** Assigned task **
Beginning at the line that contains "index dip: (263, 856)", reproduce the entries below exactly, ending with the line that contains "thumb mcp: (166, 175)". Omit each picture.

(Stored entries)
----
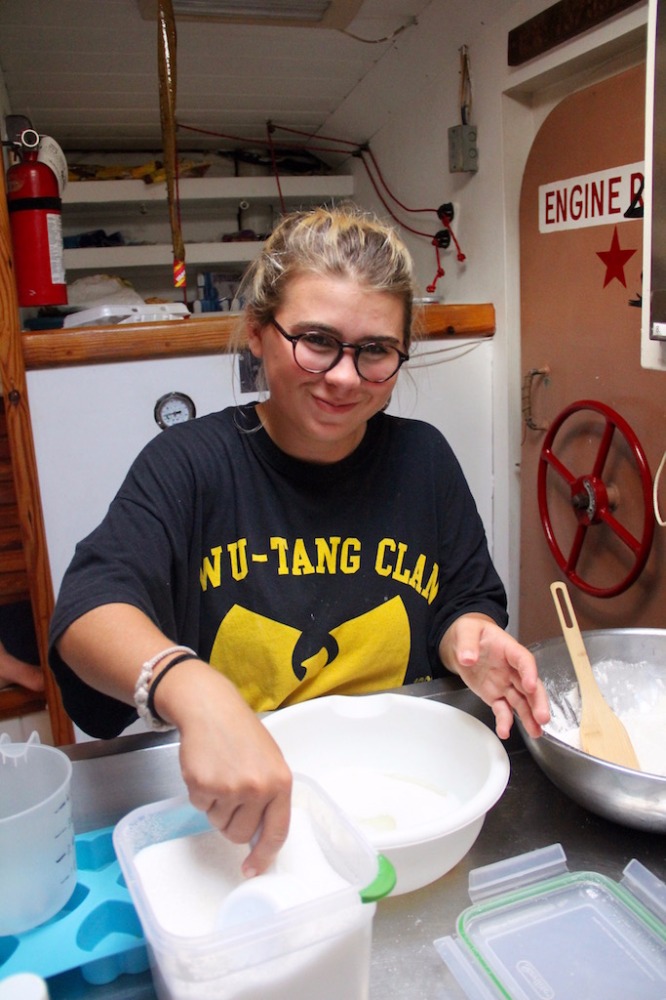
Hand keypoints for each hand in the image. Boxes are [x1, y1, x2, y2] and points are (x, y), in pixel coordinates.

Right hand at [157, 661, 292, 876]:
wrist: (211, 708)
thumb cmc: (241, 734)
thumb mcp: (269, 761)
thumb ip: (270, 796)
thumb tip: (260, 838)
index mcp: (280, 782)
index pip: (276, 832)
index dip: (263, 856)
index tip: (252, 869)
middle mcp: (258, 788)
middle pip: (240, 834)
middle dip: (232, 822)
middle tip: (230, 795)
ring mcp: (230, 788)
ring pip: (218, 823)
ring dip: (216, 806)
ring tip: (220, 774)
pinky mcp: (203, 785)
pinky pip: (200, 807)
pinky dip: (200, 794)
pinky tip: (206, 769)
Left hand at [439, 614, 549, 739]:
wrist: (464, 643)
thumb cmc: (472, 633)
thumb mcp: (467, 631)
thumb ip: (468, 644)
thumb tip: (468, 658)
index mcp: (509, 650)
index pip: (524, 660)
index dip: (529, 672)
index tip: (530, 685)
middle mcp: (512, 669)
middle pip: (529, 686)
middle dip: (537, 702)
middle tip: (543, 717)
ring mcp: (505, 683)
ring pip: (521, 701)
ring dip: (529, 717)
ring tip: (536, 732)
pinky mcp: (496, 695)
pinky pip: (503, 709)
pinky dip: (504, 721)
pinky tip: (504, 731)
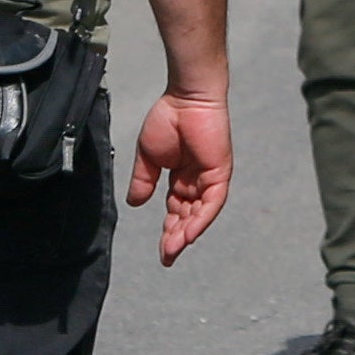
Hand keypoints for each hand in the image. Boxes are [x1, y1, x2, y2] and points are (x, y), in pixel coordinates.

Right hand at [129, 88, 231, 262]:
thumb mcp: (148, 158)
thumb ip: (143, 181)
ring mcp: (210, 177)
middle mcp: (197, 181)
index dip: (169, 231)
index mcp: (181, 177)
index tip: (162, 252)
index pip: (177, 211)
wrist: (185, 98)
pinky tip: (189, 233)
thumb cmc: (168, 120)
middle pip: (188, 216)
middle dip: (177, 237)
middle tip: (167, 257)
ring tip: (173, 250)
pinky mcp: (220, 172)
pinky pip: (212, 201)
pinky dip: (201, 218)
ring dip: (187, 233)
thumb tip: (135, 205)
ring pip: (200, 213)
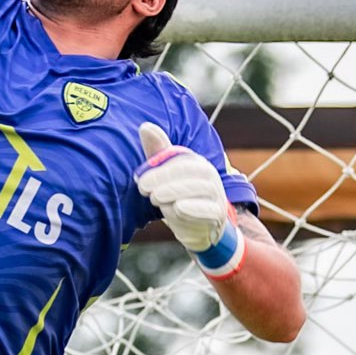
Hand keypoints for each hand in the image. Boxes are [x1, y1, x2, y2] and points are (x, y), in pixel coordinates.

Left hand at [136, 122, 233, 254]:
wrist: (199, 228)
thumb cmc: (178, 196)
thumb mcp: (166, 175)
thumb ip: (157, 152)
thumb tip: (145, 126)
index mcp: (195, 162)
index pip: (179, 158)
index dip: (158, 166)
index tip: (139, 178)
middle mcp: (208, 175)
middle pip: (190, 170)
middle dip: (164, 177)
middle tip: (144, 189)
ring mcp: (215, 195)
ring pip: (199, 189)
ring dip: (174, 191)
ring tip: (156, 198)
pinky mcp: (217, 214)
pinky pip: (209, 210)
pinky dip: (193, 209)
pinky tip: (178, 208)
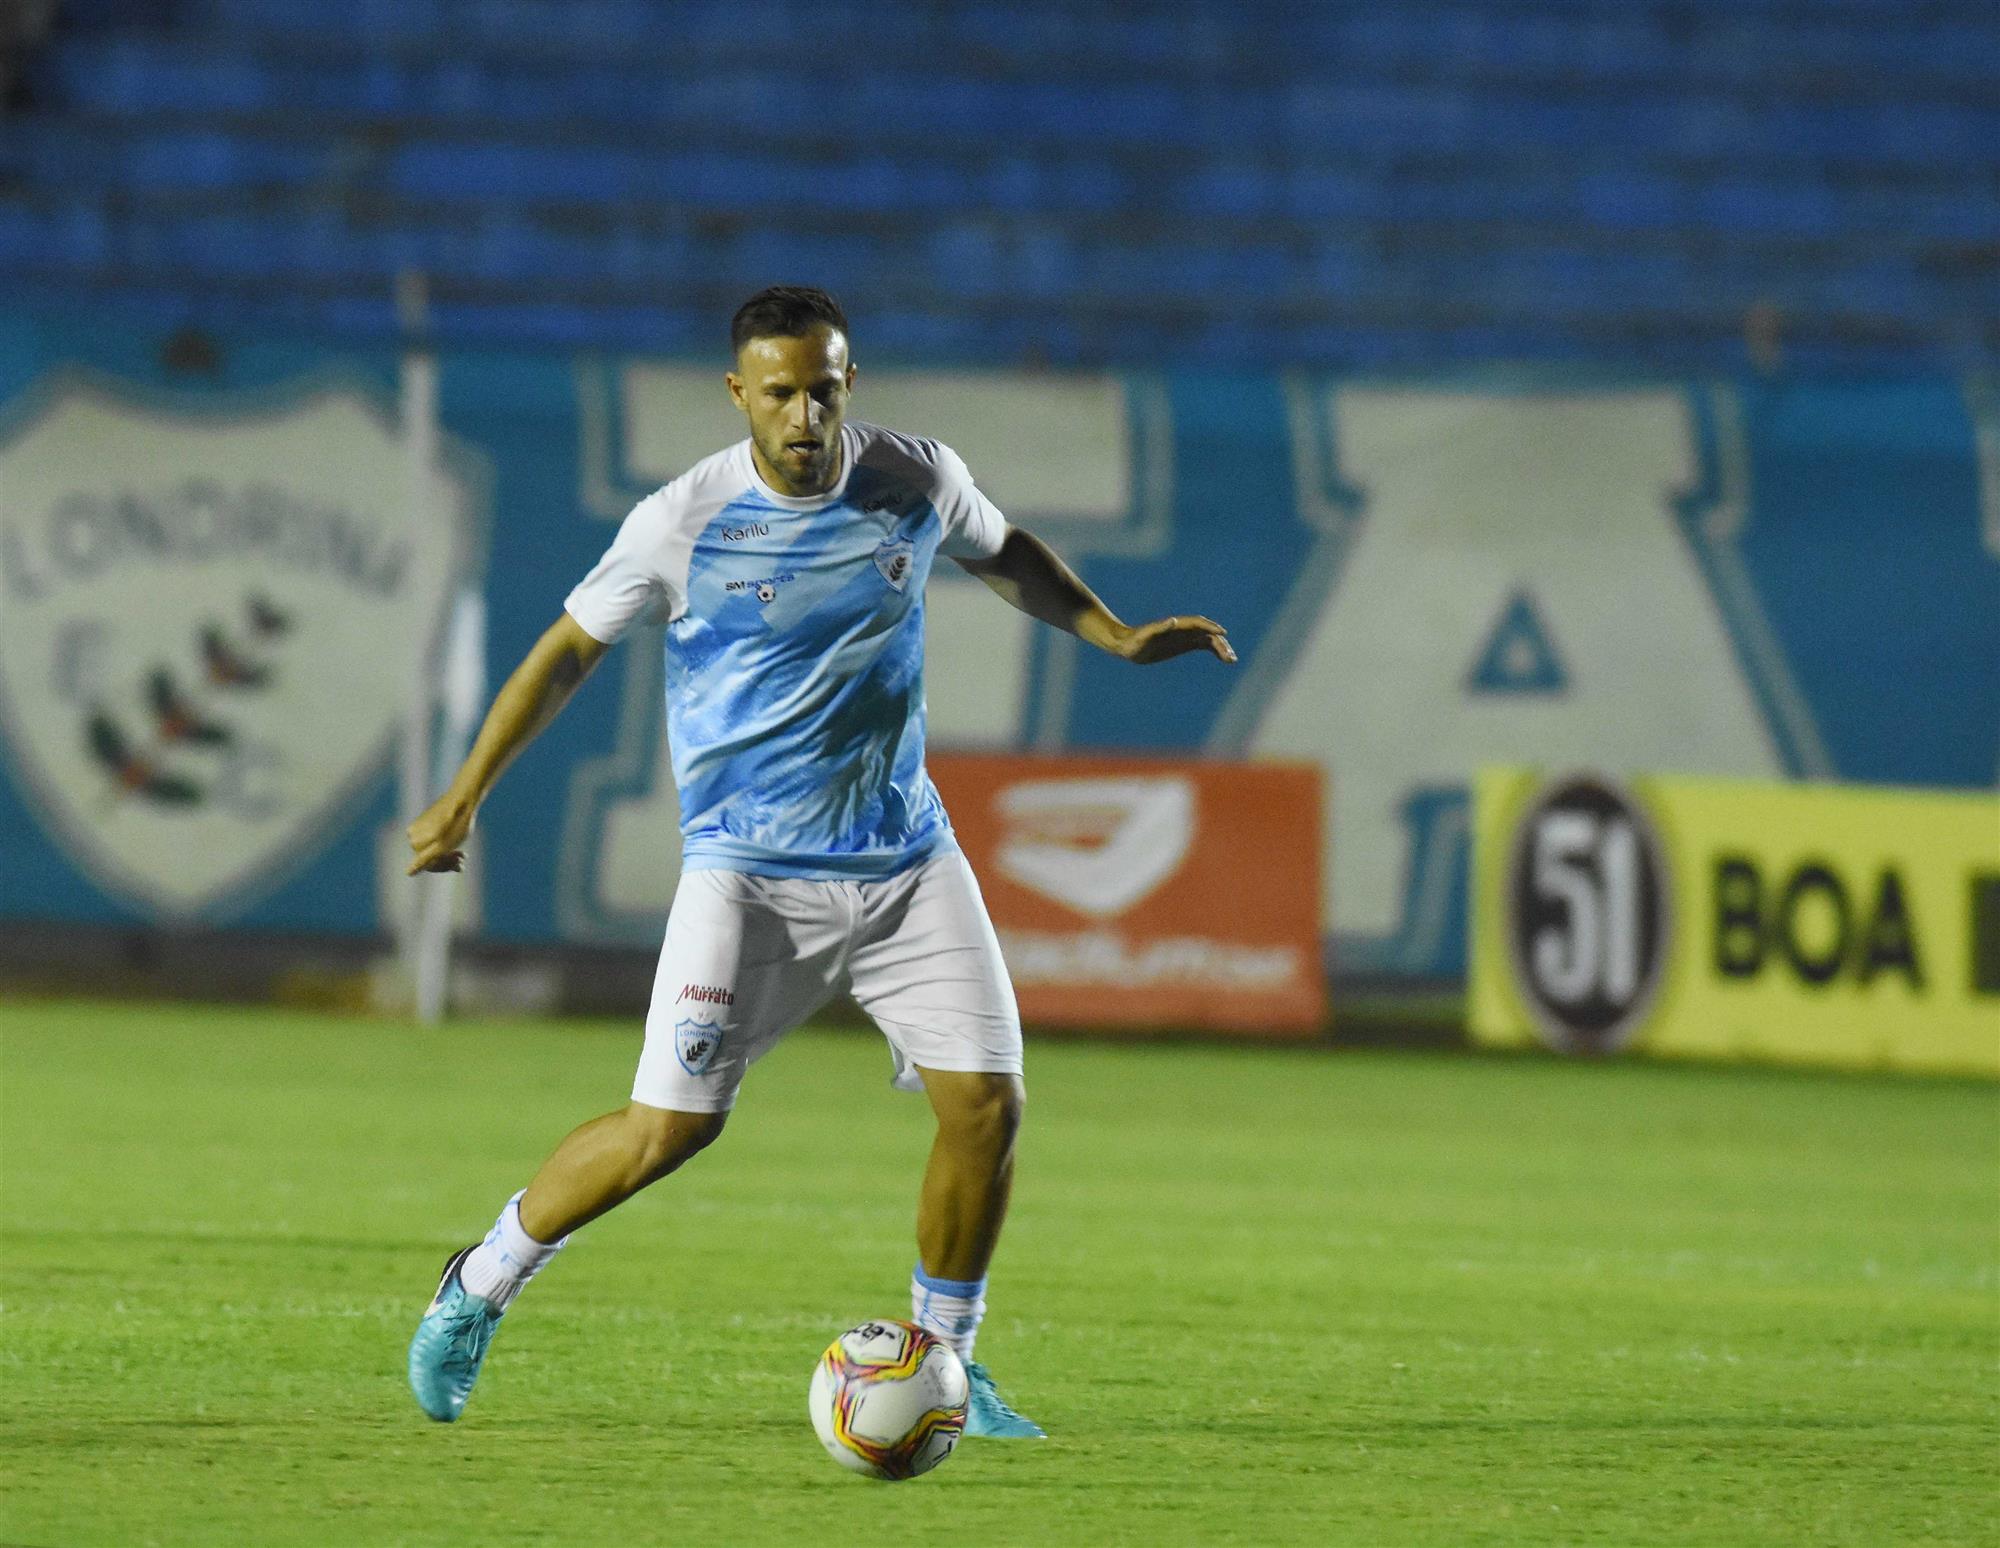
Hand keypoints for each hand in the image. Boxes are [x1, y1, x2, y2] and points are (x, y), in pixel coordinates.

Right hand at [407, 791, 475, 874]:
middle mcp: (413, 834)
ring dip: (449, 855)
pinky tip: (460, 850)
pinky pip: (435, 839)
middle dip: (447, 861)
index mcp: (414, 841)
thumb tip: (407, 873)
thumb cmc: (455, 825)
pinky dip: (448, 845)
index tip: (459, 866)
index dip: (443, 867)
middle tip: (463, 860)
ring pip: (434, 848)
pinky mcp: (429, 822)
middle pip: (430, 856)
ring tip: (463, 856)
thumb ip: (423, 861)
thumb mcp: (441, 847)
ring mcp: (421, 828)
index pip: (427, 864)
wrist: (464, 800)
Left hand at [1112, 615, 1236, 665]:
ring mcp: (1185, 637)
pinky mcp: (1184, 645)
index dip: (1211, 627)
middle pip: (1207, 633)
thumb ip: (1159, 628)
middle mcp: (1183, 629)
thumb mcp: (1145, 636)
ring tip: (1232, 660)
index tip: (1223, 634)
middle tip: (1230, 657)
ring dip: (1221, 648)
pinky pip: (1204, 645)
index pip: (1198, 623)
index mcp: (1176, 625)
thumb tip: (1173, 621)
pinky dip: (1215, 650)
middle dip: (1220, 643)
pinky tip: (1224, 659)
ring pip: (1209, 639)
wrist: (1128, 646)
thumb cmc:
----
** Answer **
index dip: (263, 856)
index tip: (252, 869)
middle mcp: (258, 788)
middle pip: (240, 834)
middle dip: (232, 822)
middle tip: (230, 795)
ring mcp: (230, 788)
ring pip: (218, 823)
ring dip: (216, 806)
ring tip: (220, 774)
pinky mcp: (203, 785)
pinky pip: (200, 807)
pinky dip: (200, 794)
pinky tip: (206, 769)
Left hand at [439, 614, 549, 739]:
wrist: (464, 643)
thumb cmc: (472, 633)
thumb mcp: (467, 631)
thumb ip: (468, 644)
thumb tip: (468, 658)
index mcp: (509, 650)
index pip: (524, 660)
index dip: (529, 672)
index tip: (530, 685)
middle mcp: (512, 669)
middle pip: (529, 686)
middle dip: (537, 702)
middle tip: (543, 717)
ring mcp: (505, 683)
ring pip: (521, 701)
ring dip: (529, 717)
ring tip: (536, 732)
pinky mcp: (496, 695)
pinky pip: (503, 709)
pinky dip: (504, 721)
pinky tip: (504, 731)
Hand keypoints for each hand in the image. Boxes are [x1, y1, x2, y2] and points are (x, y), in pixel coordinates.

Right hand at [129, 88, 231, 262]:
thumb mcp: (148, 158)
thumb ip: (143, 181)
ring mcp: (210, 177)
middle mcp: (197, 181)
index dip: (169, 231)
index mcp: (181, 177)
index tip: (162, 252)
index pip: (177, 211)
wrist: (185, 98)
pinky tip: (189, 233)
thumb cmc: (168, 120)
middle pip: (188, 216)
middle dip: (177, 237)
middle tip: (167, 257)
ring tip: (173, 250)
pinky mcp: (220, 172)
pinky pip: (212, 201)
pinky dip: (201, 218)
ring dip: (187, 233)
thumb tip: (135, 205)
ring pip: (200, 213)
Hand keypoints for each hand in the image. Boxes are [x1, y1, x2, y2] and points are (x, y), in pixel coordinates.

Left hand at [136, 122, 233, 254]:
wrist: (199, 228)
thumb cmc: (178, 196)
thumb mcp: (166, 175)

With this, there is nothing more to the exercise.